Mas este efeito negativo do candidato a governador sem dúvida arrastou Scioli, e arremessou o candidato da Cambiemos, uma aliança política ad doc, composta ainda por PRO (Proposta Republicana), pelo desprestigiado Partido Radical, cujos seus dois últimos presidentes, Alfonsín e Fernando de la Rua, tiveram que fugir do governo muito antes do fim de seus mandatos, deixando o país entre crise econômica e banhos de sangue. Além disso, na coalizão Cambiemos participam uma série de partidos “unipessoais” como a da deputada Patricia Bullrich e Elisa Carrio, ambas junto ao PRO de Laura Alonso, seriamente envolvida no suicídio induzido do fiscal Alberto Nisman, com quem havia organizado uma operação que liga a presidenta aos atentados contra organizações judias em 1992 e 1994 (Caso Amia).
O atual governo da cidade de Buenos Aires, encabeçado por Maurício Macri, se beneficiou, durante todo o mandato, de um guarda-chuva gigantesco que protege e esconde as inesgotáveis negociatas tanto de Macri quanto de muitos de seus funcionários. Vale ressaltar que apenas ele conta com 214 denúncias judiciais por corrupção e algum outro delito.
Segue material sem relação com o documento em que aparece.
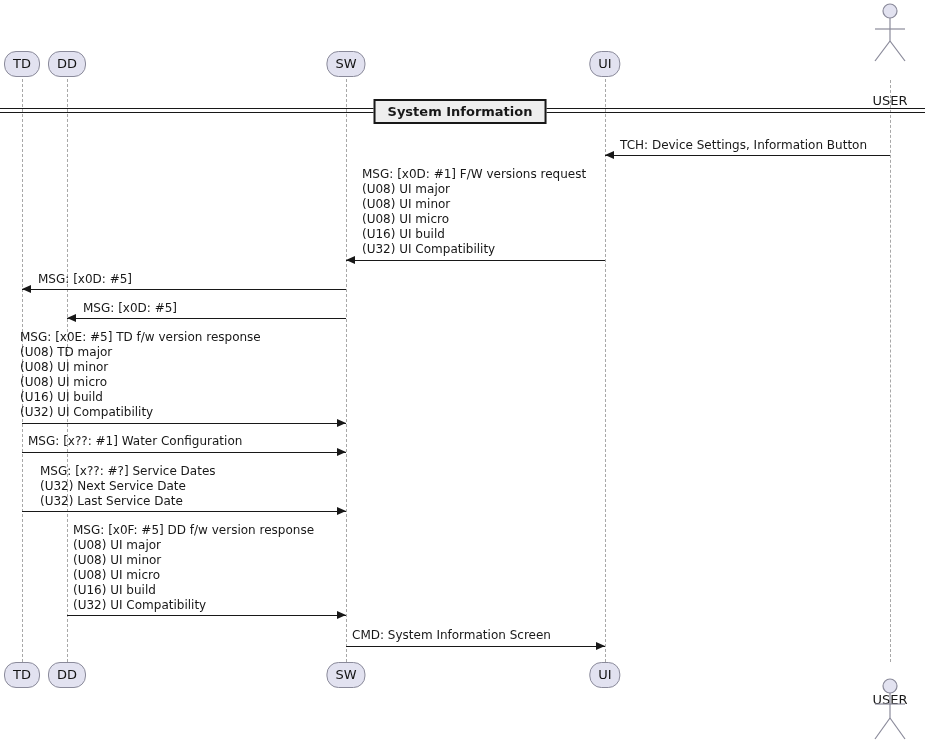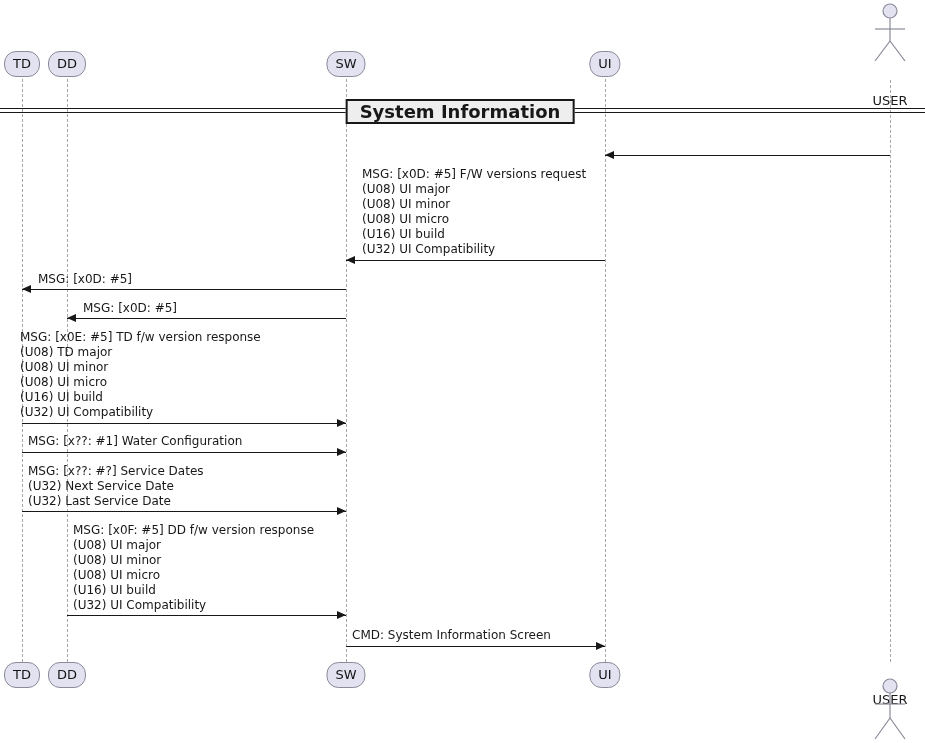--- a/index.html
+++ b/index.html
@@ -19,7 +19,7 @@
   .divbox{
     position:absolute;transform:translateX(-50%);
     background:#EEEEEE;border:2px solid #181818;
-    padding:2px 12px;font-weight:bold;font-size:18px;line-height:17px;
+    padding:2px 12px;font-weight:bold;font-size:13px;line-height:17px;
     white-space:nowrap;z-index:3;
   }
   .msg{position:absolute;font-size:12px;line-height:15px;white-space:nowrap;z-index:2;}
Questão que só é abordada em alguns poucos meios de comunicação do Estado e outros independentes.
Os profetas do ódio
Ninguém mente ao afirmar que o ascenso da coalizão Cambiemos e a possibilidade de que terminem conquistando a Presidência do país não é por méritos de seus dirigentes, senão por nenhuma outra questão que o profundo ódio que grandes setores da classe média e a quase totalidade da grande burguesia têm contra Cristina Kirchner. É nesta parcela da população, e em nenhum outro lugar, que está a base da hecatombe do governo no último domingo (25). Estes mesmos setores que apoiaram a ditadura militar (1976-1983), e o governo de Carlos Ménem e seu ministro Domingo Cavallo, atual conselheiro de Macri.
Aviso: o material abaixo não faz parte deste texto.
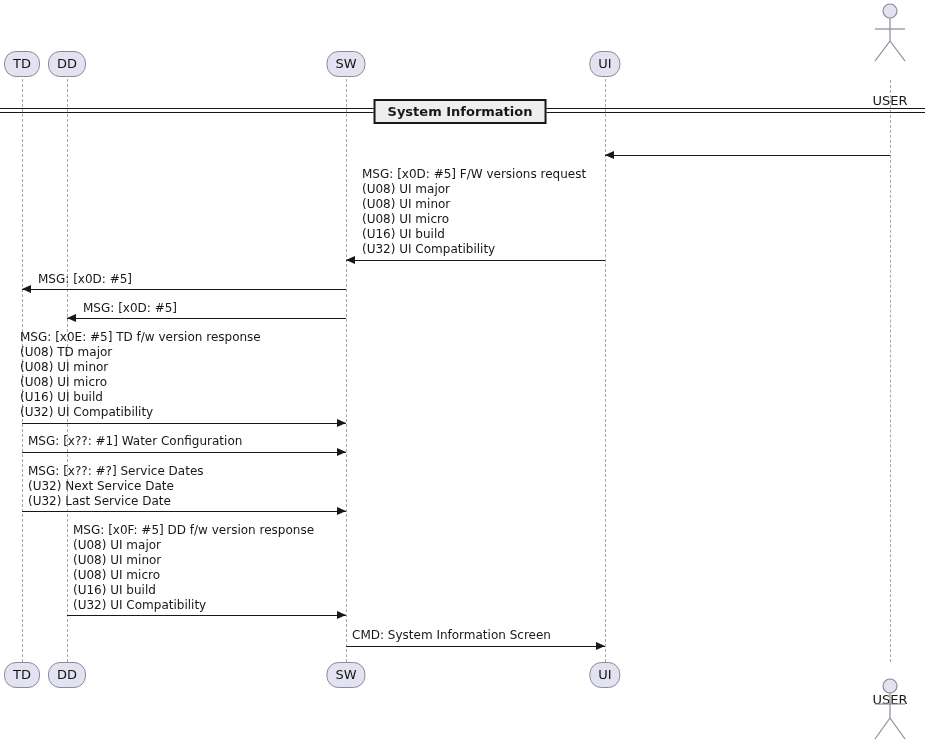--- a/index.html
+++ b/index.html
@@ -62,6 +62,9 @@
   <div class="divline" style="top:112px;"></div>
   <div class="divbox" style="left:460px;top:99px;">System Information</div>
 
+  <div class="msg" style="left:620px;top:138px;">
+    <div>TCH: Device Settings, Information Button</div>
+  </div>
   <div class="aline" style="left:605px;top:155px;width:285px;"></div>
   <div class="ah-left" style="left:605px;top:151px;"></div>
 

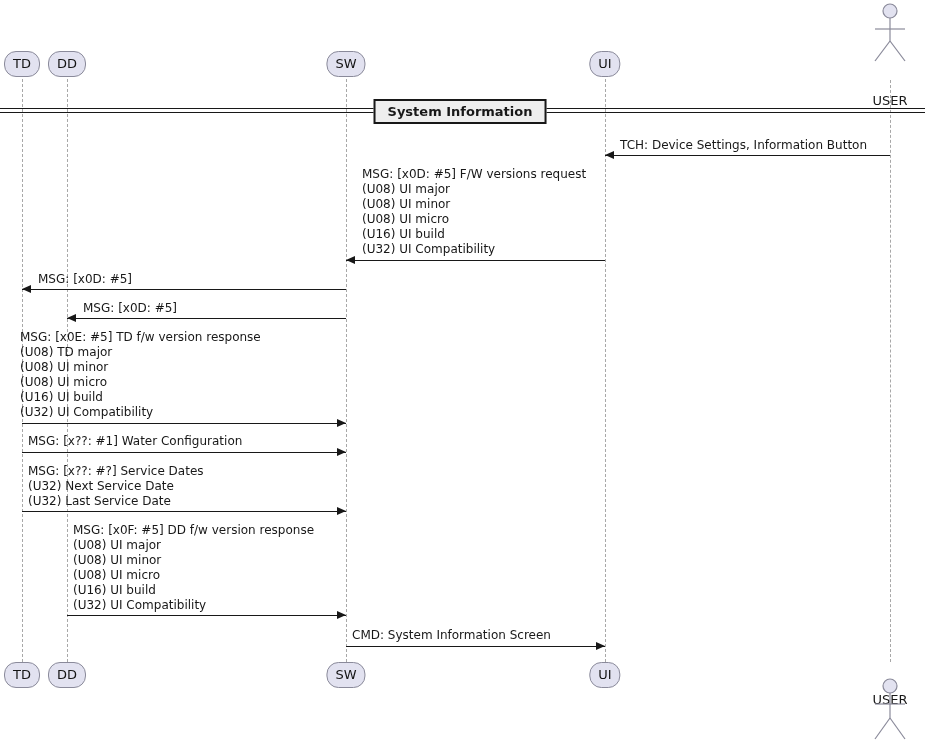--- a/index.html
+++ b/index.html
@@ -69,7 +69,7 @@
   <div class="ah-left" style="left:605px;top:151px;"></div>
 
   <div class="msg" style="left:362px;top:167px;">
-    <div>MSG: [x0D: #5] F/W versions request</div>
+    <div>MSG: [x0D: #1] F/W versions request</div>
     <div>(U08) UI major</div>
     <div>(U08) UI minor</div>
     <div>(U08) UI micro</div>

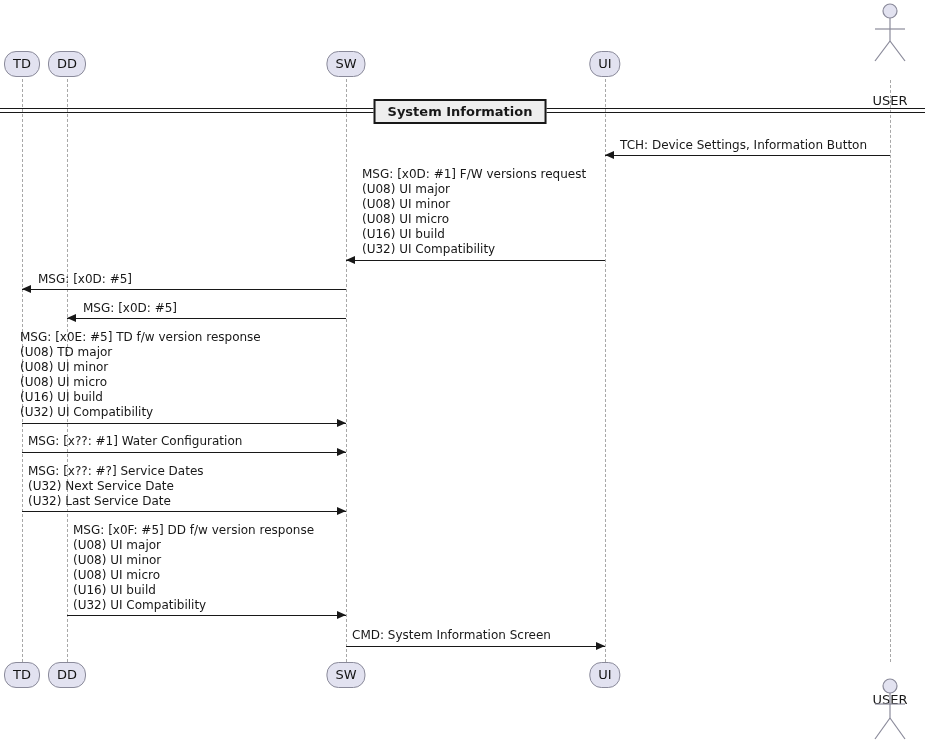--- a/index.html
+++ b/index.html
@@ -108,7 +108,7 @@
   <div class="aline" style="left:22px;top:452px;width:324px;"></div>
   <div class="ah-right" style="left:337px;top:448px;"></div>
 
-  <div class="msg" style="left:28px;top:464px;">
+  <div class="msg" style="left:40px;top:464px;">
     <div>MSG: [x??: #?] Service Dates</div>
     <div>(U32) Next Service Date</div>
     <div>(U32) Last Service Date</div>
A lista de inimigos do projeto kirchnerista é enorme, mas já é sabido, trata-se do de sempre, o que vem contra Cristina, já vinha contra Evita há quase 70 anos. Os capitais financeiros, os proprietários dos campos, a embaixada norte-americana, o grande holding Techint, grupos empresariais, bancos, entre outros, têm sido os inimigos do projeto que possivelmente vai terminar no próximo dia 10 de dezembro. Mas sem dúvida o mais curioso é como grandes setores da população diretamente beneficiada com as políticas do governo têm assimilado a mensagem de ódio dos meios e a tomado para si. Muitos dos que usufruem dos planos sociais, dos créditos, das centenas de hospitais inaugurados nestes últimos anos, optaram por uma mudança que é um salto ao passado.
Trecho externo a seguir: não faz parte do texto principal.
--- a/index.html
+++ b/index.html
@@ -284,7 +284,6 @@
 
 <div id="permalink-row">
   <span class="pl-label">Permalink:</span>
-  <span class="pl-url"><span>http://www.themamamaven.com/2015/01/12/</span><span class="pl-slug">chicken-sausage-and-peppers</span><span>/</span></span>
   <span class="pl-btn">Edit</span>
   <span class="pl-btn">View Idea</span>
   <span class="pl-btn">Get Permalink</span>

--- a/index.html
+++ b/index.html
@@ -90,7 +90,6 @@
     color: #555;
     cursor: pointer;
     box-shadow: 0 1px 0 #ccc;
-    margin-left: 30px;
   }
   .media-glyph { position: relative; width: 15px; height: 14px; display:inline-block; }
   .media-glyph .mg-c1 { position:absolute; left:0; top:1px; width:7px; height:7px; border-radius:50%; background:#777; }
O tremendo fracasso da futura governadora de Buenos Aires, durante os festejos do último domingo à noite, deixa tudo muito claro: “Troquemos futuro por passado”, disse. A Argentina se projetava em um caminho de crescimento industrial e tecnológico como não acontecia desde o governo de Perón. Nestes 12 anos foram repatriados quase 1.500 cientistas argentinos que trabalham no exterior e foram expulsos pelos mesmos gurus econômicos que convocaram Macri para a Presidência. O projeto espacial do governo argentino que já conseguiu colocar em órbita dois satélites (Arsat 1 e 2) de comunicação, totalmente construídos na Argentina, hoje está sendo ameaçado com uma bendita privatização, igual à que pensam em fazer com a petrolífera nacional YPF e a empresa de aviação Aerolíneas Argentinas, isso só para começo de conversa. A abertura econômica, a desvalorização que se anunciam em alguns âmbitos e se escondem do grande público me faz temer que a Argentina caia novamente na censura dos anos 1990, e com isso arraste seus sócios continentais, atacados exatamente pelos mesmos inimigos.
Em 22 de novembro a Argentina lidera uma nova batalha pela sua independência, e como sempre, também pela independência da América Latina. Talvez no domingo o lema peronista “Unidos ou dominados” tenha uma nova resposta.